Later that evening, the Al Nassers received a call at home congratulating them – their loan had been pre-approved.

When they found a house to buy two weeks later, Power Loan agents advised them to go with a “non-bank lender”.

“We won’t go to a bank, they said. We will be using Perpetual Trustees, who is a bit more expensive but we won’t need to prove our income,” Ms Al Nasser said.

“They will go by the equity in our property, around $200,000.”

The loan was not enough however. Power Loan then advised the Al Nassers to borrow more money for an investment property with Westpoint, which was later to collapse.

The Power loan agents spent hours with the couple at home to secure the deal. Finally, they agreed.

“Power Loan said I will get money from this investment and it’s like wages for me and Westpoint can put the money in my loan account and I can pay off my loans in 15 years,” Ms Al Nasser said.

“My husband was very uncertain because Power Loan did not ask for proof of income or our tax returns. I caved in because the agent kept saying he has his own money in the Westpoint project,” Ms Al Nasser said.

Westpoint imploded in 2006 and Ms Al Nasser is now paying off a debt on a Westpoint property which no longer exists.
■ ■ ■
Problem set:
A: Answer these questions about the excerpt on the Al Nassers' loan:
(i) How long after the call about pre-approval did the Al Nassers find a house to buy?
(ii) Which lender did the Power Loan agents say they would use instead of a bank?
(iii) In what year did Westpoint implode?
B: Continue the account of the Al Nassers' loan from the point where it stops.
■ ■ ■
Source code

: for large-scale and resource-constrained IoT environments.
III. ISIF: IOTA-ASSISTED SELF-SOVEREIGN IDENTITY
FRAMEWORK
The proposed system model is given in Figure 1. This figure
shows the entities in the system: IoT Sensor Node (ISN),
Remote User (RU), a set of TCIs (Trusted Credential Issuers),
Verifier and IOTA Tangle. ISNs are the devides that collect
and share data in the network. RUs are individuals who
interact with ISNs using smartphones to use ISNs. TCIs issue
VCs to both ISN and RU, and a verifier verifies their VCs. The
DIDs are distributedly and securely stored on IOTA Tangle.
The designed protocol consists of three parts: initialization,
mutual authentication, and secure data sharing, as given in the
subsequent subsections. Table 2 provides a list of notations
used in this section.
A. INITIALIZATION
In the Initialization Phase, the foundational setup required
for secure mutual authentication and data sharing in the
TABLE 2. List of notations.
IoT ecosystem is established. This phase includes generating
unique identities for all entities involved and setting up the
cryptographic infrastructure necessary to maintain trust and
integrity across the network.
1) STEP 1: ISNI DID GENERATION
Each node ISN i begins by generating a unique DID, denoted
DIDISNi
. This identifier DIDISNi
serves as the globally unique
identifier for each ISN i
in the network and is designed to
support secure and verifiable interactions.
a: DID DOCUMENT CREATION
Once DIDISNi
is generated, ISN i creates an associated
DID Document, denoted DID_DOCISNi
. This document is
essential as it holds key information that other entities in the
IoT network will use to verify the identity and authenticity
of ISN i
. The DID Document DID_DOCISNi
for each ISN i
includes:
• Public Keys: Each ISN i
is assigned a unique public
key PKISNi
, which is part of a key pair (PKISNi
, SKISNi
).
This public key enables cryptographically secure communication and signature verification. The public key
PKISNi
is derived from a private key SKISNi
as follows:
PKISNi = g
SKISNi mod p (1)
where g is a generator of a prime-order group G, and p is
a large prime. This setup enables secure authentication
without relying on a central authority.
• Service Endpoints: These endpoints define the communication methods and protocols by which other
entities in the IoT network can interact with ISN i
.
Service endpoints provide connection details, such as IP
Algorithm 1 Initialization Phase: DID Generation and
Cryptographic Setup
■ ■ ■
Answers by item number:
A:
(i) Two weeks later
(ii) Perpetual Trustees
(iii) 2006

B:
But the Al Nassers never filled out a loan application form for either of their loans – the broker did most of the filling out, some in their presence. They only signed paperwork for privacy consent and declaration of financial position. BusinessDay has reviewed the relevant paperwork.

“Often they would come to our house late to get signatures and then run off,” Ms Al Nasser said.

After Westpoint collapsed and the investment income stopped coming in to fund their loan, the Al Nassers approached the Financial Ombudsman Service (FOS) for help.

FOS said it could not act as Power Loan was not a member. BusinessDay verified the company which ran Power Loan, National Finance and Trading, only signed up as a member in 2013. FOS is a private complaints resolution service funded by financial institutions according to the numbers of complaints against them.

Likewise, although with a good deal more dithering, the Credit Ombudsman Service (COSL) took four years to respond to the Al Nassers’ complaints, only to say they were “unable to act”.

“The law did not impose an obligation on a credit provider to make loan repayments or verify the information provided by the borrower,” said the explanation.

“Accordingly while Perpetual/Advantedge did not fully comply with their lending guidelines but have substantially obtained consistent information regarding the applicants’ financial position.

“Rather the complainant and Mr Al Nasser appear to have willingly entered into the loans.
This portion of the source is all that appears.